[Provided records — start]

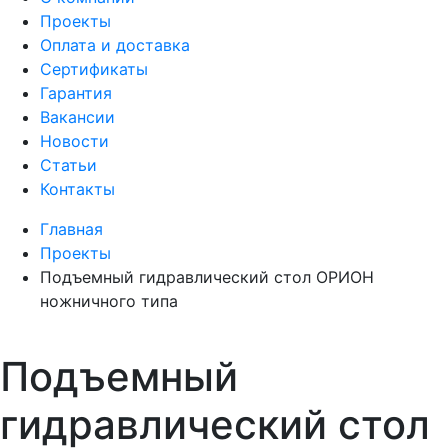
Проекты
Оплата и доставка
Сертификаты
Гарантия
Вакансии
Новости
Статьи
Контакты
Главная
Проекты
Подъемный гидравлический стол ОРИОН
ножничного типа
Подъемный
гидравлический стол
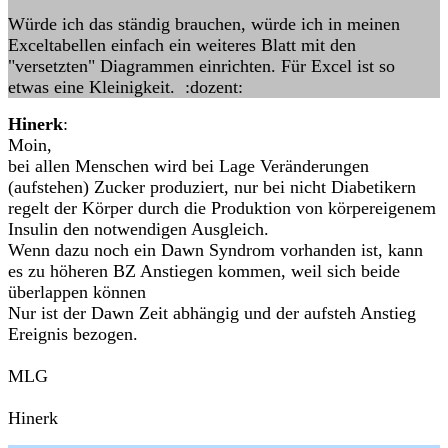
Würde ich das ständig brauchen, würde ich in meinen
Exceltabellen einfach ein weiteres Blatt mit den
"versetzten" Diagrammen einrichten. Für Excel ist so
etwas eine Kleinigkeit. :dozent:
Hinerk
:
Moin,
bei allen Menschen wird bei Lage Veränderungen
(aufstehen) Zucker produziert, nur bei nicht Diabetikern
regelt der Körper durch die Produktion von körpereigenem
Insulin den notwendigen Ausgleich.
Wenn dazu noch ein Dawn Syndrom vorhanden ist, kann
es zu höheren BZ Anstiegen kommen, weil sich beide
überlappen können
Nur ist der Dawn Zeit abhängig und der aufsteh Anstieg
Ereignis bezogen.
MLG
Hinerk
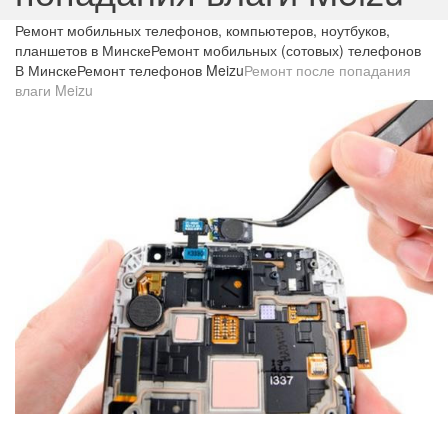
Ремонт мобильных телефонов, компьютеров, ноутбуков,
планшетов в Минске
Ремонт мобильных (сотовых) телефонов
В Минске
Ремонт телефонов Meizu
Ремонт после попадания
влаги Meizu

[Provided records — finish]
[Provided records — start]

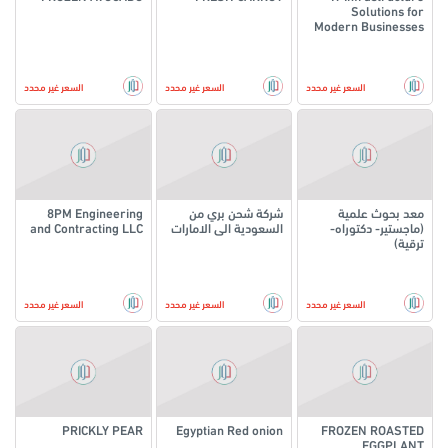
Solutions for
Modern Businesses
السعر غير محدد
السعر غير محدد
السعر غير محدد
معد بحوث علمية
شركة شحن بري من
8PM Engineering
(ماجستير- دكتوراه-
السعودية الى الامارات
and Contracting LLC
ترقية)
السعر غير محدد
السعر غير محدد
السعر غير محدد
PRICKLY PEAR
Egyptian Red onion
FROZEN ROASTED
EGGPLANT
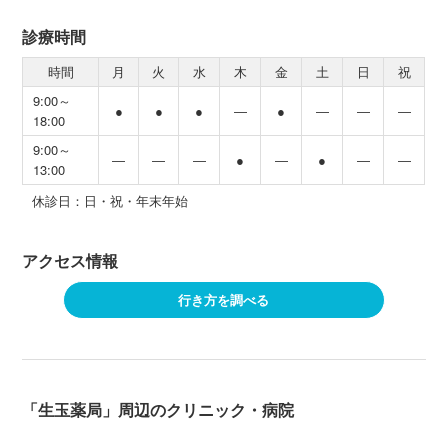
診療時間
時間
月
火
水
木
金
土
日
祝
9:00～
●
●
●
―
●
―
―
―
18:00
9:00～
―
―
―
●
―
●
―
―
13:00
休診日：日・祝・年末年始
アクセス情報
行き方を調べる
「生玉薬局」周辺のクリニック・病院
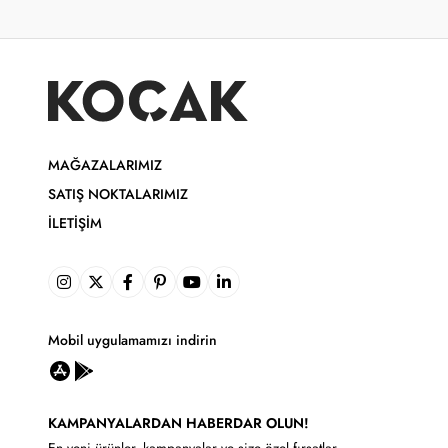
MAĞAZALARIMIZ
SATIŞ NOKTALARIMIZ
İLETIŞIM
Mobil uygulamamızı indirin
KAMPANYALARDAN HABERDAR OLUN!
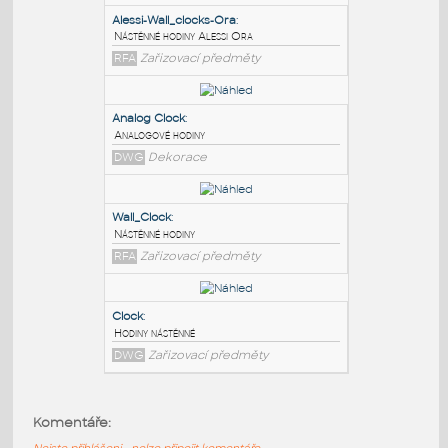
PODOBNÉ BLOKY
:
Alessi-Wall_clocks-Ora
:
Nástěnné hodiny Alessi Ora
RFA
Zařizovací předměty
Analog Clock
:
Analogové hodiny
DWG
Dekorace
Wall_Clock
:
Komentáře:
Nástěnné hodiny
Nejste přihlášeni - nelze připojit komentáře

[Provided records — finish]

Action item
Show every line above in which the word "стол" is found.

Answer box
Подъемный гидравлический стол ОРИОН
гидравлический стол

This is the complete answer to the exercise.